Abstract

Background: We conducted a phase III investigator-initiated clinical trial (PAGE: NCT02835742) of GM-CSF inhalation therapy for 24 weeks in 64 patients with autoimmune pulmonary alveolar proteinosis (aPAP), and reported its efficacy and safety (Tazawa et al., N Engl JMed, 2019;381:923).
Objective: To know the duration of treatment effect, the presence or absence of late-onset side effects, and predictors of poor prognosisafter PAGE trial.
Methods: A survey was started immediately after the end of the trial, and the prognosis was prospectively followed for 2 years. EDC was applied for data collection, data management, monitoring and statistical analysis. This study was conducted in compliance with the Declaration of Helsinki.

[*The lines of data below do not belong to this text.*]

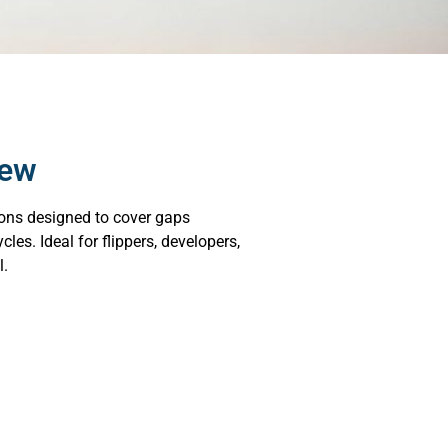
iew
ions designed to cover gaps
les. Ideal for flippers, developers,
l.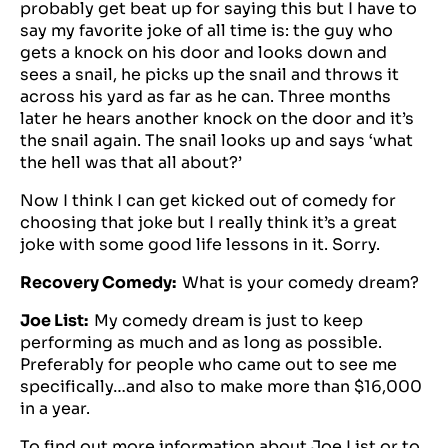
probably get beat up for saying this but I have to
say my favorite joke of all time is: the guy who
gets a knock on his door and looks down and
sees a snail, he picks up the snail and throws it
across his yard as far as he can. Three months
later he hears another knock on the door and it’s
the snail again. The snail looks up and says ‘what
the hell was that all about?’
Now I think I can get kicked out of comedy for
choosing that joke but I really think it’s a great
joke with some good life lessons in it. Sorry.
Recovery Comedy:
What is your comedy dream?
Joe List:
My comedy dream is just to keep
performing as much and as long as possible.
Preferably for people who came out to see me
specifically…and also to make more than $16,000
in a year.
To find out more information about
Joe List
or to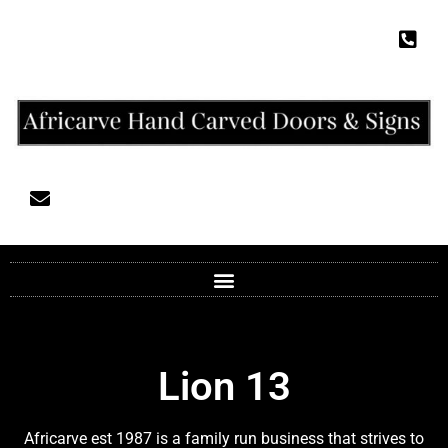
Lion 13
Africarve est 1987 is a family run business that strives to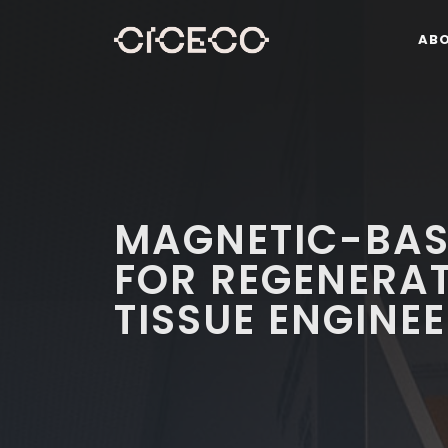
AB
MAGNETIC-BAS
FOR REGENERAT
TISSUE ENGINE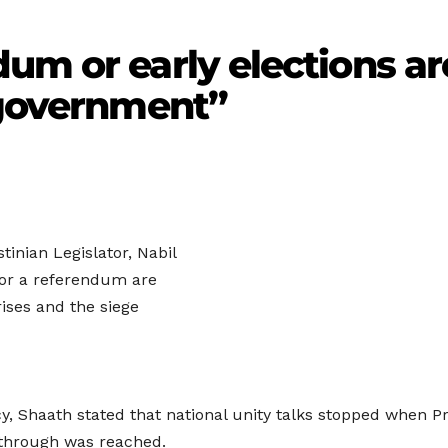
um or early elections ar
 government”
inian Legislator, Nabil
s or a referendum are
rises and the siege
, Shaath stated that national unity talks stopped when P
through was reached.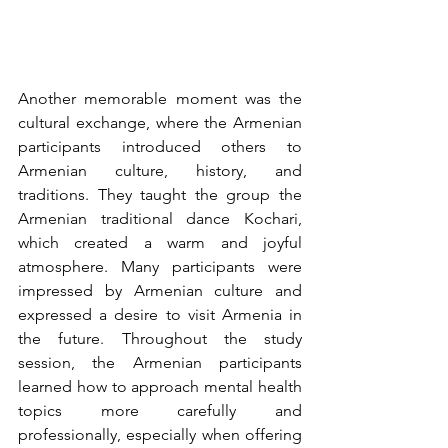
Another memorable moment was the 
cultural exchange, where the Armenian 
participants introduced others to 
Armenian culture, history, and 
traditions. They taught the group the 
Armenian traditional dance Kochari, 
which created a warm and joyful 
atmosphere. Many participants were 
impressed by Armenian culture and 
expressed a desire to visit Armenia in 
the future. Throughout the study 
session, the Armenian participants 
learned how to approach mental health 
topics more carefully and 
professionally, especially when offering 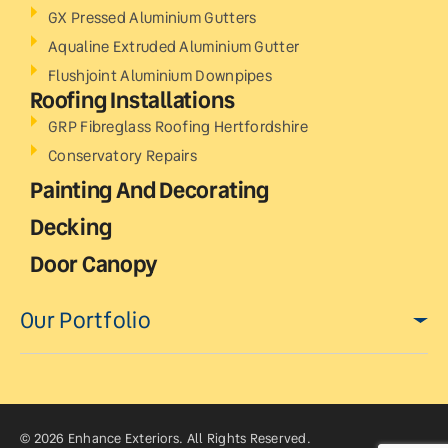
GX Pressed Aluminium Gutters
Aqualine Extruded Aluminium Gutter
Flushjoint Aluminium Downpipes
Roofing Installations
GRP Fibreglass Roofing Hertfordshire
Conservatory Repairs
Painting And Decorating
Decking
Door Canopy
Our Portfolio
© 2026 Enhance Exteriors. All Rights Reserved.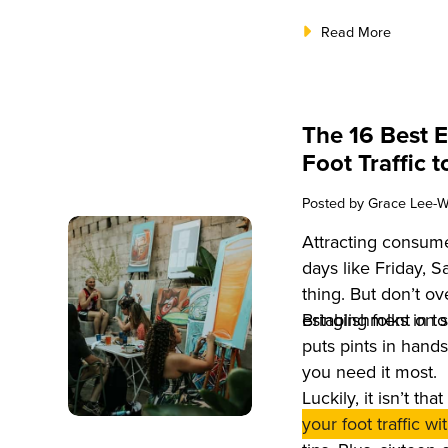
Read More
The 16 Best E
Foot Traffic 
Posted by
Grace Lee-W
Attracting consum
days like Friday, 
thing. But don’t ove
establishment on 
Bringing folks in 
puts pints in hand
you need it most.
Luckily, it isn’t th
your foot traffic w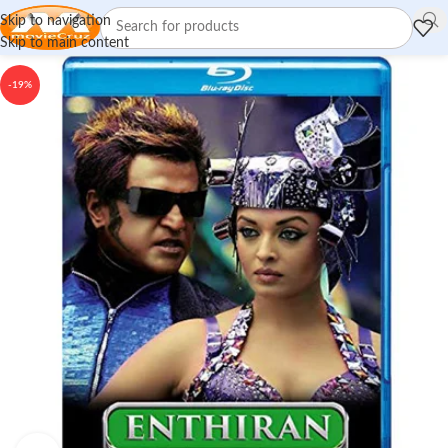
Skip to navigation
Skip to main content
-19%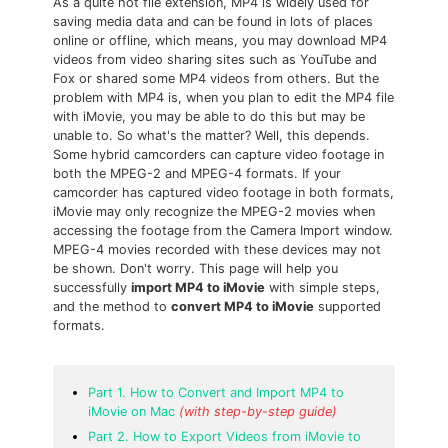
As a quite hot file extension, MP4 is widely used for
saving media data and can be found in lots of places
online or offline, which means, you may download MP4
videos from video sharing sites such as YouTube and
Fox or shared some MP4 videos from others. But the
problem with MP4 is, when you plan to edit the MP4 file
with iMovie, you may be able to do this but may be
unable to. So what's the matter? Well, this depends.
Some hybrid camcorders can capture video footage in
both the MPEG-2 and MPEG-4 formats. If your
camcorder has captured video footage in both formats,
iMovie may only recognize the MPEG-2 movies when
accessing the footage from the Camera Import window.
MPEG-4 movies recorded with these devices may not
be shown. Don't worry. This page will help you
successfully
import MP4 to iMovie
with simple steps,
and the method to
convert MP4 to iMovie
supported
formats.
Part 1. How to Convert and Import MP4 to
iMovie on Mac
(with step-by-step guide)
Part 2. How to Export Videos from iMovie to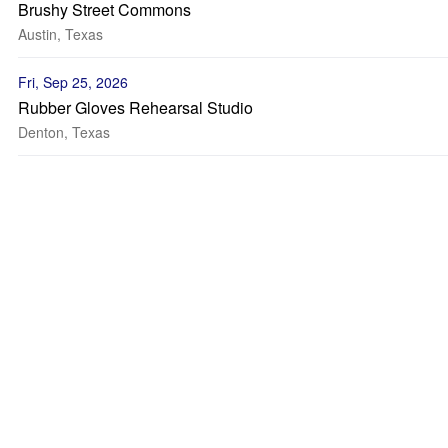
Brushy Street Commons
Austin, Texas
Fri, Sep 25, 2026
Rubber Gloves Rehearsal Studio
Denton, Texas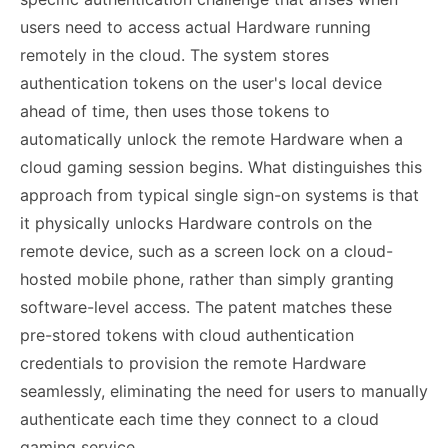
users need to access actual Hardware running
remotely in the cloud. The system stores
authentication tokens on the user's local device
ahead of time, then uses those tokens to
automatically unlock the remote Hardware when a
cloud gaming session begins. What distinguishes this
approach from typical single sign-on systems is that
it physically unlocks Hardware controls on the
remote device, such as a screen lock on a cloud-
hosted mobile phone, rather than simply granting
software-level access. The patent matches these
pre-stored tokens with cloud authentication
credentials to provision the remote Hardware
seamlessly, eliminating the need for users to manually
authenticate each time they connect to a cloud
gaming service.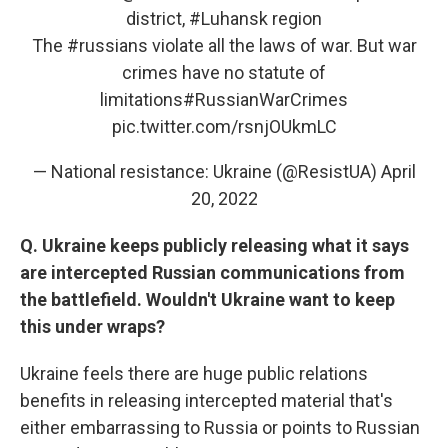
district,
#Luhansk
region
The
#russians
violate all the laws of war. But war
crimes have no statute of
limitations
#RussianWarCrimes
pic.twitter.com/rsnjOUkmLC
— National resistance: Ukraine (@ResistUA)
April
20, 2022
Q. Ukraine keeps publicly releasing what it says
are intercepted Russian communications from
the battlefield. Wouldn't Ukraine want to keep
this under wraps?
Ukraine feels there are huge public relations
benefits in releasing intercepted material that's
either embarrassing to Russia or points to Russian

Results: Of the 64 PAGE participants, 61 gave informed consent and were followed up for 2 years. To summarize the results, (1) the oxygenation-improving effect of GM-CSF inhalation therapy was transient, i.e., the improvement in arterial oxygen partial pressure in the GM-CSF group was greater than that in the placebo group until one year later. (2) The period without additional treatment was affected by whether %VC at the time of enrollment was greater or less than 80%. (3) No late side effects were observed.
Discussion: A previous report also cited %VC more than 80% as a prognostic threshold (Tazawa et al., Chest, 2014), which was also confirmed in this study. As a guideline for therapeutic intervention, it is important to manage the %VC so that it does not fall below 80%.